Passage to read -

WORTHINGTON - It’s not necessarily an approved denomination, but “Church of Cash” might just deliver a religious experience for devotees of the renowned Man in Black.
Local Johnny Cash lovers have an opportunity to worship at the altar of the artist’s greatest hits, and then some, at 7 p.m. Saturday in a performance at Memorial Auditorium Performing Arts Center.
With Minneapolis-based musician Jay Ernest as the voice of Johnny Cash, “Church of Cash” has been playing to full houses across the region - and at numerous European venues besides - over the past 10 years.
“We go to Europe every year,” said Ernest, who initiated “Church of Cash: World-Class Johnny Cash Tribute” a decade ago.
“The Europeans appreciate music in a different way than Americans, but I love the differences because that keeps it fresh and interesting.
“We regularly sell out 300- to 500-seat theaters in Belgium, the Netherlands and Germany, and have already sold out a few venues for our tour there in March.”
Other upcoming gigs slightly closer to home are scheduled for Eagan, Little Falls and Menomonie, Wis., among other sites.
Tammy Makram, MAPAC’s managing director, knew from past experience that the music of Johnny Cash is a guaranteed draw in this area.
“I chose this group because Johnny Cash’s songs seems to appeal to all ages in a timeless way, and when we’ve had other acts here featuring his music, whether in Gone Country or professional shows, they’ve been extremely well-received,” said Makram.
“’Church of Cash’ comes highly recommended from several other managing directors of performing arts centers across this region - their audiences have loved them - so it seemed like the perfect fit for us.”
While “Orange Blossom Special,” “Walk the Line,” “Folsom Prison Blues,” “Get Rhythm” and “Ring of Fire” are virtually guaranteed to be on this weekend’s Church of Cash program lineup, attendees can expect to hear a few other equally resonant but less familiar Cash tunes, too.

Given task -
Write the next part of the article about the "Church of Cash" Johnny Cash tribute show, picking up after its last sentence. The rows that come next are separate material and aren't part of the article.

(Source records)
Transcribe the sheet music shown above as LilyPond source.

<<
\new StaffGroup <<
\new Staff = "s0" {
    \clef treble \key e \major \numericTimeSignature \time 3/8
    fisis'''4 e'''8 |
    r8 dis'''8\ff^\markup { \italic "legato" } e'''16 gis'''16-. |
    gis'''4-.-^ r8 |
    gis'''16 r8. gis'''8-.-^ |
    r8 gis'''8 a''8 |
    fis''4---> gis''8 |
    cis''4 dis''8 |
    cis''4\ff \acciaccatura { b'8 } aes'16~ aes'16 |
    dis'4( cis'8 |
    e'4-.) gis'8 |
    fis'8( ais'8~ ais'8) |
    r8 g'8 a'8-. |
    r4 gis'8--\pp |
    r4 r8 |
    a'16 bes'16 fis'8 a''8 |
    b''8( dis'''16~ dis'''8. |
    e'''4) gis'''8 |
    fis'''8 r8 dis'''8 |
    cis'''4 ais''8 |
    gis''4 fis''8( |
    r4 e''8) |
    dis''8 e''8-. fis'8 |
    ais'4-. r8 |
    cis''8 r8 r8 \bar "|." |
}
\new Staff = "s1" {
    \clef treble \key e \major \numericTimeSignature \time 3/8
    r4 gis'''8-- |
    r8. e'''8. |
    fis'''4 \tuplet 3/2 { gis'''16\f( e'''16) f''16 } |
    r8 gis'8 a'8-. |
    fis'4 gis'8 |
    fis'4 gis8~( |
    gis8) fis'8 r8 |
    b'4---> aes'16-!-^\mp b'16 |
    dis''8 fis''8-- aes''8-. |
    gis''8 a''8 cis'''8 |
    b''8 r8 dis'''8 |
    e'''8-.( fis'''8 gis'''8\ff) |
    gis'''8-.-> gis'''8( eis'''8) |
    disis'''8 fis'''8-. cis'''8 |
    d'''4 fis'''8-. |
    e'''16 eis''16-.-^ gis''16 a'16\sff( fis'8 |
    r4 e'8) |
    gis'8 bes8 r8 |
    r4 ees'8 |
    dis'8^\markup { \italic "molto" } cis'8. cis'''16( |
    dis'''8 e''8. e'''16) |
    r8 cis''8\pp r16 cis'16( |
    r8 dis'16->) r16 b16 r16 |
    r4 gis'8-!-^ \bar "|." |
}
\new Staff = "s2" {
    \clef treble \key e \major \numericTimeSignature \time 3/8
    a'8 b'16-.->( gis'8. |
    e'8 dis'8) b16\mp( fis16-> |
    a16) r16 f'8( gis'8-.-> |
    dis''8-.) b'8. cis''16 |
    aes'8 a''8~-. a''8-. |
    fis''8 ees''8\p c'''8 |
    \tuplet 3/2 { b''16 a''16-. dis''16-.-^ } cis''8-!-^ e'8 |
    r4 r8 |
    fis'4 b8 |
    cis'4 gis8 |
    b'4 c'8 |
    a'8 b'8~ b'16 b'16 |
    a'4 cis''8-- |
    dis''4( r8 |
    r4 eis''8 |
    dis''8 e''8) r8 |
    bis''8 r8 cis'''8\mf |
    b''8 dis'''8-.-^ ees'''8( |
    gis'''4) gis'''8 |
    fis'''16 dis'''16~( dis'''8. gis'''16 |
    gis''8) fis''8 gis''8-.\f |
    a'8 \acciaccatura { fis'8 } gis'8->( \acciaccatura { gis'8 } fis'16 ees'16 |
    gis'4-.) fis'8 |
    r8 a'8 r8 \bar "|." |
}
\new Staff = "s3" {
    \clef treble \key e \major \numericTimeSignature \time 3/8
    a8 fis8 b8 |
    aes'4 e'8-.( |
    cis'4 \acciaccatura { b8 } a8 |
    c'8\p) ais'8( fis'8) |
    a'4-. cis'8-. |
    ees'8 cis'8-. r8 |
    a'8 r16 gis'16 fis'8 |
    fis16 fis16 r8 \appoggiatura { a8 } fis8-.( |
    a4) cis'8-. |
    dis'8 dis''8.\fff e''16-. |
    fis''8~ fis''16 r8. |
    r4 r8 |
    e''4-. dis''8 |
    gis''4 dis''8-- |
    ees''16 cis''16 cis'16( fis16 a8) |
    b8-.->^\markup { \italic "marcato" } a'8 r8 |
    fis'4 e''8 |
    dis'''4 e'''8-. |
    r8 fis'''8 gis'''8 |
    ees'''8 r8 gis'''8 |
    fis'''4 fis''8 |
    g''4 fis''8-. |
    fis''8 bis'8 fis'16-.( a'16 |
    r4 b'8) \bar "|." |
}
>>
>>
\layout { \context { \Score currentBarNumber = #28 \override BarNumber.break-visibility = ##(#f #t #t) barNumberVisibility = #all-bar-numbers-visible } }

The answer -
“A song he sang with a group of other artists - Kris Kristofferson, Waylon Jennings and Willie Nelson - is ‘The Highwayman,’ and it’s by far my favorite song to play,” said Ernest.
“Johnny does the final verse of it, and it’s beautiful and poignant,” Ernest continued. “The hardcore Cash audience knows it, and the casual listener may have heard it on the radio once or twice in the ‘80s.”
Cash’s music isn’t all that’s a neat fit for a southwest Minnesota crowd on a January Saturday night; Ernest himself is right at home in the area, having grown up on a farm about eight miles north of New Ulm.
“I had farm responsibilities like all the other kids,” said Ernest. “I picked rock, fed horses and chickens, pulled weeds and worked on farm machinery.”
But Ernest has also been singing since he was five years old. He learned the guitar at 13 and has been a touring musician since 20.
“I’ve done a variety of music,” said Ernest. “I went to college to sing opera, and I’ve played in punk rock and reggae bands, so I’m well versed in a lot of different styles.
“When this Johnny Cash thing happened, it was the culmination of all my years of experience, like coming home to the music my father had been singing to me since I was a 1-year-old.”
Ernest has been a working musician for nearly 25 years, though earlier in his career he was more of a backup guy, as he explains it.
“I wanted more exposure as a front man and lead singer, so I started playing more tunes to expand my repertoire,” he related.
“Every time I sang Johnny Cash, people put down their beers and stared at me, so I went home to learn more of his music and quickly realized I knew all his songs already because my old man had sung them to me since I was a child.
“Maybe I was born to do this, but I didn’t know it was happening until it was right there in front of me.”
Ernest employs a full complement of skilled musicians to round out the “Church of Cash” sound, including Albert “The Bronco” Perez on guitar, Eric Struve on bass guitar and upright bass, and drummer Jonathan TeBeest.
“I’m very happy to be performing at Memorial Auditorium,” assured Ernest. “It’s historic, and a place I’ve wanted to play for years.”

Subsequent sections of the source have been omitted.